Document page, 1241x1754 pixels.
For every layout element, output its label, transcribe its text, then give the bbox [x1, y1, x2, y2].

* * *

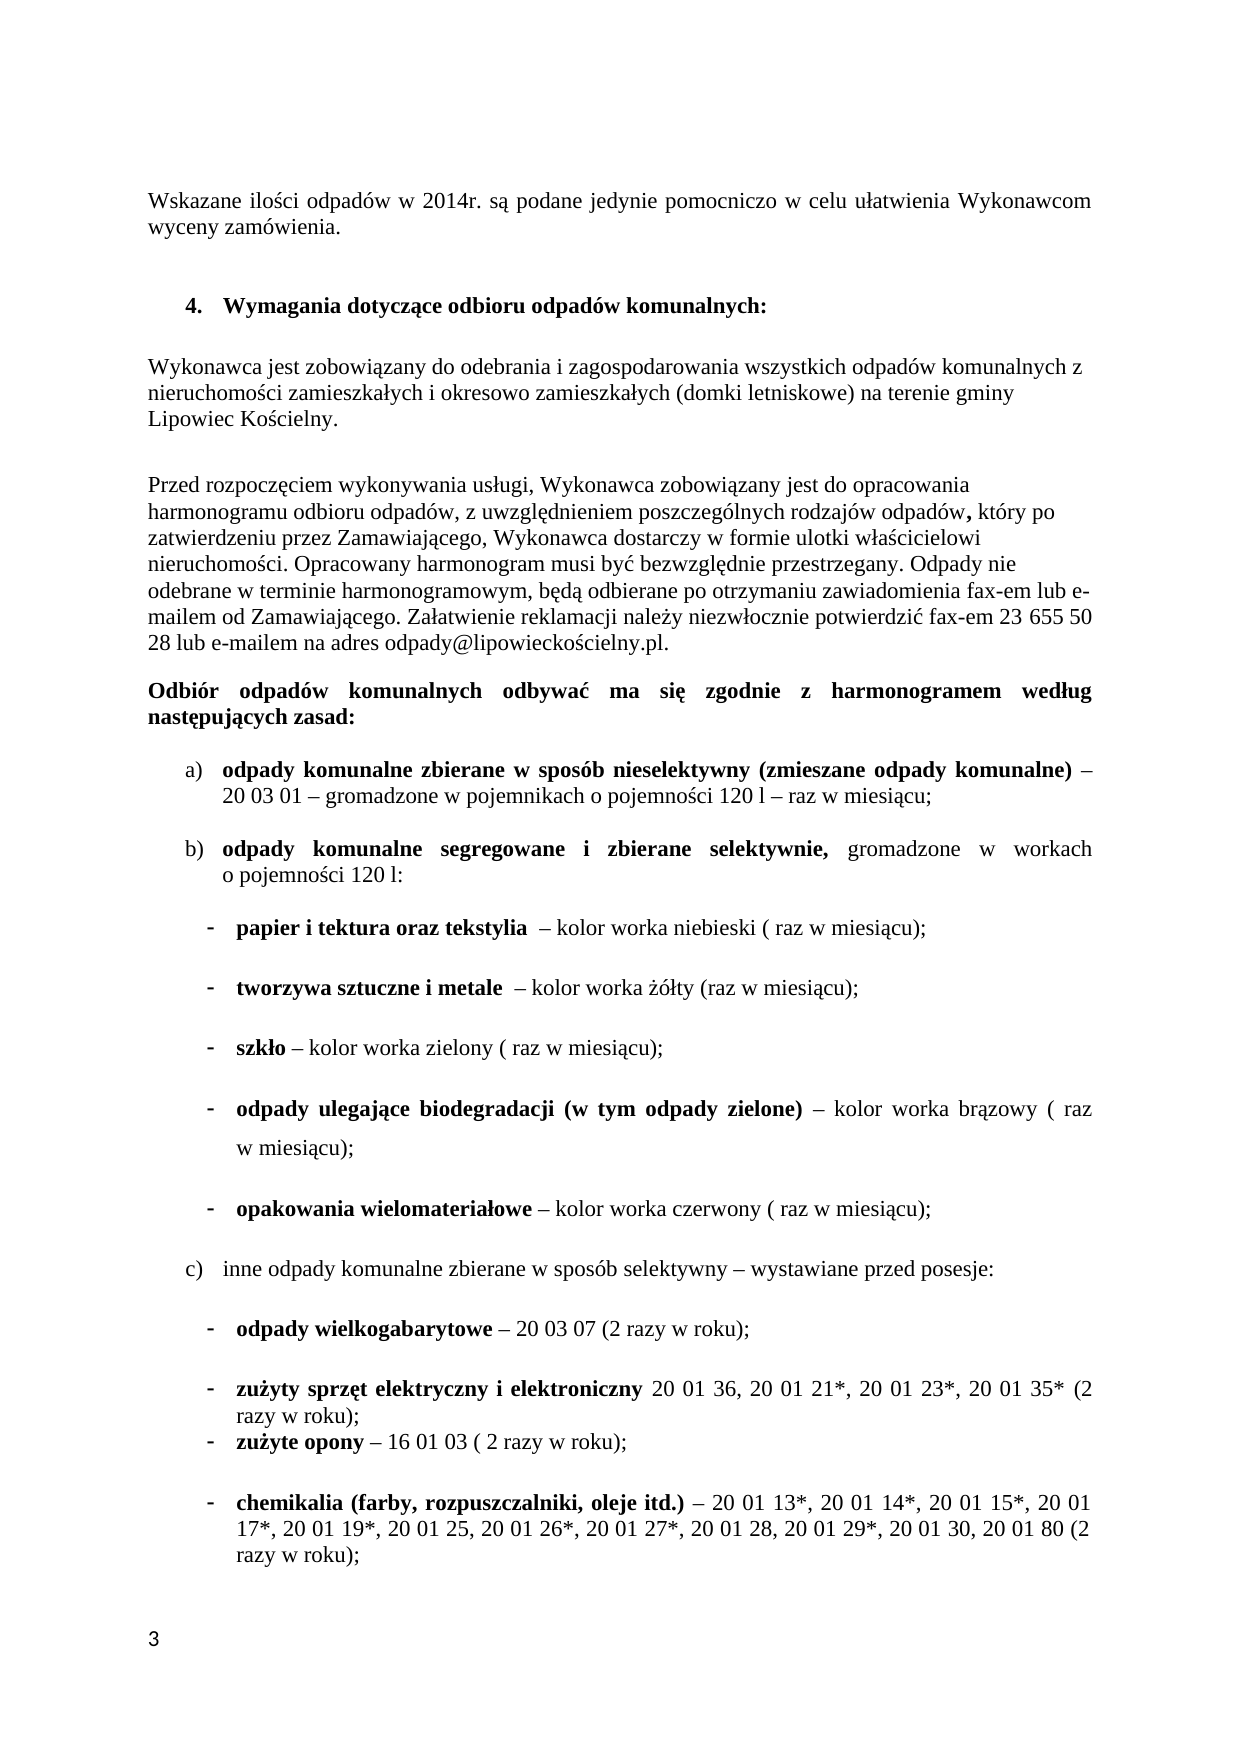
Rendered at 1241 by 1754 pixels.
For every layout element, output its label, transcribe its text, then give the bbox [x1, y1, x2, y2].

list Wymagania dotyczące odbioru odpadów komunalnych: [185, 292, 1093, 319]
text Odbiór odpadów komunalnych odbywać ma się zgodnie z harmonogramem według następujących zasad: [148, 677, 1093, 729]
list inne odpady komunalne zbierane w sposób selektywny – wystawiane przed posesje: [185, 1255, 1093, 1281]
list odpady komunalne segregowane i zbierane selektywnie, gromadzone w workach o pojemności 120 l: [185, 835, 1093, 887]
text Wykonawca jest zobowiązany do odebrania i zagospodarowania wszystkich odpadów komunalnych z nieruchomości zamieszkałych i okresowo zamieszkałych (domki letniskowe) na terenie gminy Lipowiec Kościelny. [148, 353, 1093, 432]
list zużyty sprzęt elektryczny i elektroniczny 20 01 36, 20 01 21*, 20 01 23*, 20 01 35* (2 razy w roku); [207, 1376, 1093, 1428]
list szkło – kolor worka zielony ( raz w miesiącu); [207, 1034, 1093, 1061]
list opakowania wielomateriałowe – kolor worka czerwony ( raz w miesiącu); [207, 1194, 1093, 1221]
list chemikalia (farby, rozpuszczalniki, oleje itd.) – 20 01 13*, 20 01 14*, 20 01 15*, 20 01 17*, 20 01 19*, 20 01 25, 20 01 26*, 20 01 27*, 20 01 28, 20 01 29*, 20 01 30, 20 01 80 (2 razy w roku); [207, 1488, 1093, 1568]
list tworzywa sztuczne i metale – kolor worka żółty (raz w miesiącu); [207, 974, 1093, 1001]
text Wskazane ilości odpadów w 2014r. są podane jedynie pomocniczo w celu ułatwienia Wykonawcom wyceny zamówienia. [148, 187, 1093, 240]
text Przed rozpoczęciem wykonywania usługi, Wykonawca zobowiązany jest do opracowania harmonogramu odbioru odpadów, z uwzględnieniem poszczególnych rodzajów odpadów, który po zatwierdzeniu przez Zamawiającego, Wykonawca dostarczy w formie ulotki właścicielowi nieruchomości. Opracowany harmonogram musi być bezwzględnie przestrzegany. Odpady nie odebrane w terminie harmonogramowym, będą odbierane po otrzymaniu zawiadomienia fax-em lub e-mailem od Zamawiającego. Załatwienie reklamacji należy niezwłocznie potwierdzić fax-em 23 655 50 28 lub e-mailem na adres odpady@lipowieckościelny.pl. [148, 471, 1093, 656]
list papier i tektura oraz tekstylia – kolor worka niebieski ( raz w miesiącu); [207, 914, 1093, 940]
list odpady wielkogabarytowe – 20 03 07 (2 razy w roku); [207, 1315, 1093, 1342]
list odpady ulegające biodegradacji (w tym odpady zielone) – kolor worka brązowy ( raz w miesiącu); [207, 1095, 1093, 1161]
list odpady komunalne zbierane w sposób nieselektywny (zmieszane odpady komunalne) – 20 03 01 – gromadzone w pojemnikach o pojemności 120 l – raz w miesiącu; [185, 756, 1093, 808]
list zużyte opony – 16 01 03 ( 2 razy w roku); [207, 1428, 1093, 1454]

--

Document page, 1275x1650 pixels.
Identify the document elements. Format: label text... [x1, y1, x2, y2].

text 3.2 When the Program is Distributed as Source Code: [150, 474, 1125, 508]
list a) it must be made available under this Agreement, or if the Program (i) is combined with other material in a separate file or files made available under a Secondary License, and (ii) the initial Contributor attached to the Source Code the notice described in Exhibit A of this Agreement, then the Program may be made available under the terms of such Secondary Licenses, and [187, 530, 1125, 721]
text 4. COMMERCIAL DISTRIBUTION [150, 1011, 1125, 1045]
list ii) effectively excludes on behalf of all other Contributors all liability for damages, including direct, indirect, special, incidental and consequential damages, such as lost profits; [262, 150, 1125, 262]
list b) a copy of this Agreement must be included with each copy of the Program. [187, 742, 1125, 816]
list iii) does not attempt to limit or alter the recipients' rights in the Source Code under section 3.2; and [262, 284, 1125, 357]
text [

## ACTIVITY
Go line by line through the records above and copy each one containing "pixels".

## RESULT
Document page, 1241x1754 pixels.
Rendered at 1241 by 1754 pixels.
Document page, 1275x1650 pixels.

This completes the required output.